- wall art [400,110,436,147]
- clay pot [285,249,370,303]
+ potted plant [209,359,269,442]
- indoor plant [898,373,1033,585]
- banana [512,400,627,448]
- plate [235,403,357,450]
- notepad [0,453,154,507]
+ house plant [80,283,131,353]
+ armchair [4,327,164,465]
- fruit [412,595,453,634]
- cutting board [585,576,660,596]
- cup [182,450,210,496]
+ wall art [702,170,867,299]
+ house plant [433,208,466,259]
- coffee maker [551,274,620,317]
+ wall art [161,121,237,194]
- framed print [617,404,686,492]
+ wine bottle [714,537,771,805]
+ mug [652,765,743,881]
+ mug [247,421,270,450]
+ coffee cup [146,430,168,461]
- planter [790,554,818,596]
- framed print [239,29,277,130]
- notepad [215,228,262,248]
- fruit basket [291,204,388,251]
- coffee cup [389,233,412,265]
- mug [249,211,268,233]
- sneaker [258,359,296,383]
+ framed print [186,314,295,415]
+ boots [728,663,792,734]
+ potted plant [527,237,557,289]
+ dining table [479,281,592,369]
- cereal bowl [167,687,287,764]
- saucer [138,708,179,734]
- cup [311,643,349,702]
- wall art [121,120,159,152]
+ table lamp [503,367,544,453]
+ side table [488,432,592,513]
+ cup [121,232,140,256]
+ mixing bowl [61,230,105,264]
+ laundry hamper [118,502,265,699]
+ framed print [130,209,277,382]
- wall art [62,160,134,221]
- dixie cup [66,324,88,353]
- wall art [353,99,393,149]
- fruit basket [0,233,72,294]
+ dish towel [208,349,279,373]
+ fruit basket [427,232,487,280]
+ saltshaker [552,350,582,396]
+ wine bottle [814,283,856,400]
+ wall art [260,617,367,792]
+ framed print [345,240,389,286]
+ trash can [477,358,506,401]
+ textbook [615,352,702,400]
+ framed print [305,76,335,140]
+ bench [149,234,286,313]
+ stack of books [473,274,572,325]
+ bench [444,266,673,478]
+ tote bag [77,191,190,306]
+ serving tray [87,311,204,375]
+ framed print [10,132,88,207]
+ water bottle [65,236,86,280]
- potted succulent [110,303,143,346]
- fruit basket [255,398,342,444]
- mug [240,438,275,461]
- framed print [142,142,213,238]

• _Task instructions_
Copy out every line from the records that has the word "fruit".

• _Response to the task_
- fruit [412,595,453,634]
- fruit basket [291,204,388,251]
- fruit basket [0,233,72,294]
+ fruit basket [427,232,487,280]
- fruit basket [255,398,342,444]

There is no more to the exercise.